At other times, China’s growing presence is visible for all to see. Chinese tourists crowding tropical islands, ancient temples, and shopping malls. Deal-makers from Guangzhou and Shanghai shuffling in and out of hotel lobbies and government offices. Chinese navy ships bullying neighboring countries’ fishing boats, military patrols, and oil exploration vessels to assert Beijing’s dubious claims over the South China Sea.
Chinese officials have become unabashedly open in their talk about a “Greater China” unconstrained by national boundaries, integrated into the Chinese economy, and anchored by Chinese communities across Southeast Asia. Many in the region worry that China is trying impose a new version of colonialism.

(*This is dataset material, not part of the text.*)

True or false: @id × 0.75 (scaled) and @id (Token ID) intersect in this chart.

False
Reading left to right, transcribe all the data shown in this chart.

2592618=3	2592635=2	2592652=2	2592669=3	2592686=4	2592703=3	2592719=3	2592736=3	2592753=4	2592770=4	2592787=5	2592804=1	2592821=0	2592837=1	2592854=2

Traveling around parts of the region as I did last year, there was no mistaking the whiff of Chinese imperial arrogance—and of fear. Cambodians I’ve known for years whispered that their country is a Chinese colony in all but name. They told me about being disparaged by Chinese as “lazy,” and of more than a few Chinese-owned businesses in their country refusing to hire Cambodians even as they quash the local competition. In Vietnam, I was warned not to mention China in any of my public talks.
In his new book, Under Beijing’s Shadow: Southeast Asia’s China Challenge, Murray Hiebert performs the extraordinary service of uncovering, in precise and meticulous detail, what these countries are up against—and China’s strategy to pull each of them ever more tightly into its orbit. He describes how China, whose history with each country goes back centuries, pays close attention to its would-be client states, seeks weaknesses, and brings to bear all its leverage and enticements regardless of international rules or standards. Routinely, Beijing ignores human rights and the rule of law in order to ensure that authoritarian leaders friendly to China stay in power.

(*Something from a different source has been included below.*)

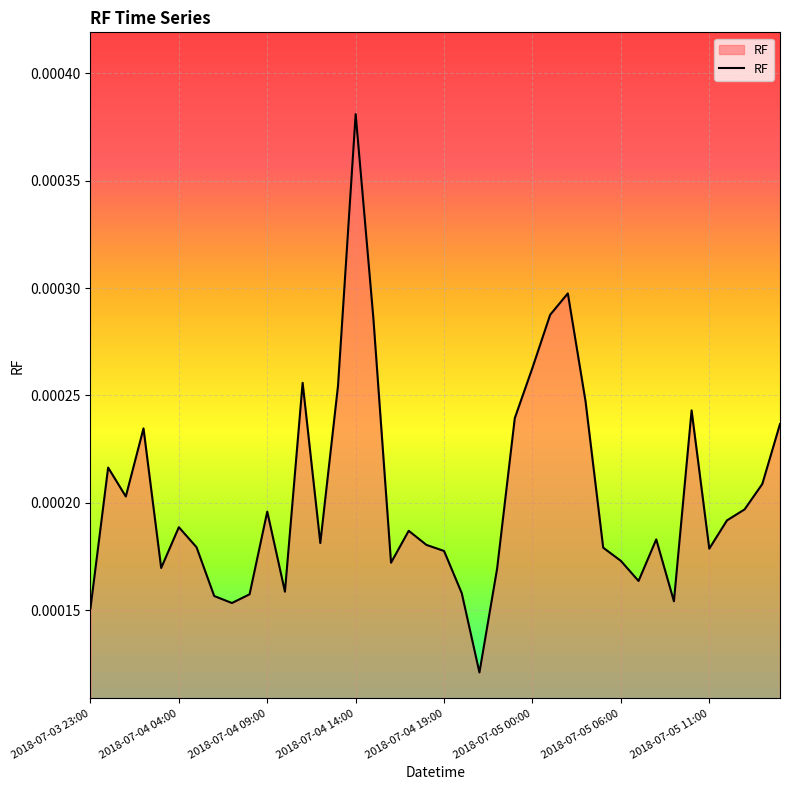

Which label corresponds to the largest value in the chart?

2018-07-04 14:00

Hiebert’s approach is the equivalent to that of a fine craftsman who puts together a sophisticated timepiece before our eyes so we can see how the gears work. A former journalist and now a senior associate at the Center for Strategic and International Studies, Hiebert steers clear of punditry. He is also the rare authority who knows both sides of this issue from the ground up: Not only was he posted in Beijing at the Wall Street Journal bureau, but he also covered Southeast Asia for the Wall Street Journal Asia and the Far Eastern Economic Review, based in Hanoi, then Bangkok and Kuala Lumpur, Malaysia.